Jacques Attali : "La Méditerranée est une bombe à retardement”
Inaugurant le Forum de Paris 2008, consacré à l’Union pour la Méditerranée, Jacques Attali a dressé un tableau très noir, vendredi 28 mars, de la région méditerranéenne avant de laisser poindre un espoir fondé sur le projet de Nicolas Sarkozy.
Inaugurant le Forum de Paris 2008, consacré à l’Union pour la Méditerranée, Jacques Attali a dressé un tableau très noir, vendredi 28 mars, de la région méditerranéenne avant de laisser poindre un espoir fondé sur le projet de Nicolas Sarkozy.
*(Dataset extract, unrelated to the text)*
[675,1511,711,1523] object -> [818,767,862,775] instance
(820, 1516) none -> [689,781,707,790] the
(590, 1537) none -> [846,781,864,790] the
A l’occasion de l’ouverture du Forum de Paris, consacré cette année à “Une Union pour la Méditerranée, pourquoi faire et comment?”, l’économiste Jacques Attali est intervenu, vendredi 28 mars, devant un parterre impressionnant de personnalités, réunies à l’Unesco. Le président de la République, Nicolas Sarkozy, avait annulé sa participation à la conférence inaugurale au dernier moment.
Dressant un bilan noir de l’espace méditerranéen, l’ancien conseiller de François Mitterrand a parlé, pendant plus d’une demi-heure, de la Méditerranée comme “ultime utopie” du monde contemporain.
“La Méditerranée est un mythe hérité de l’Antiquité romaine et grecque, qui pourrait aujourd’hui renaître à condition d’une alliance”, a estimé M. Attali. Associant l’espace méditerranéen à la liberté de l’homme (“héritée de la liberté du marin”), M. Attali a esquissé un portrait sombre de l’avenir de la région. “L’espace méditerranéen représente aujourd’hui 11% de l’économie mondiale, contre 20% au début du XIXe siècle.” Il a également rappelé que malgré le passage d’un tiers du trafic maritime en mer Méditerranée, “il n’y a plus aucun port significatif dans la région”.
Quant aux pays qui composent cet espace, “ils sont de plus en plus différents”. Et l’ancien conseiller de M. Mitterrand de citer le statut entre hommes et femmes, les mœurs, la démographie et la liberté de la presse.
“La Méditerranée n’est qu’un modèle réduit du cauchemar qui nous attend”, a estimé M. Attali. “C’est une bombe à retardement sous nos pieds. Qui peut s’attendre à autre chose qu’à une explosion, qu’à une balkanisation au sens le plus large?”, a-t-il interrogé devant une assemblée médusée.
Taxe sur le trafic maritime
Expliquant l’ « échec » du processus de Barcelone par l’octroi d’une aide budgétaire des pays du Nord à ceux du Sud, M. Attali a invité les dirigeants méditerranéens à sortir de ce système de dons.Soulignant l’espoir que pourrait fonder pour la région le projet d’Union pour la Méditerranée du président Nicolas Sarkozy, Jacques Attali a invité les pays de la Méditerranée à s’inspirer du “formidable succès de l’Alena” (Accord de libre-échange nord-américain). “Rien ne doit nous interdire de faire un marché commun de la Méditerranée ainsi que des marchés communs locaux, entre pays frontaliers », a-t-il lancé.
Pour financer des “projets concrets”, “de ville à ville”, Jacques Attali a suggéré d’instaurer une taxe sur le trafic maritime. “Il n’y a pas de projet commun sans financement commun”, a-t-il assené.Un financement qui permettrait aux peuples et aux dirigeants de retrouver un peu de la liberté du marin.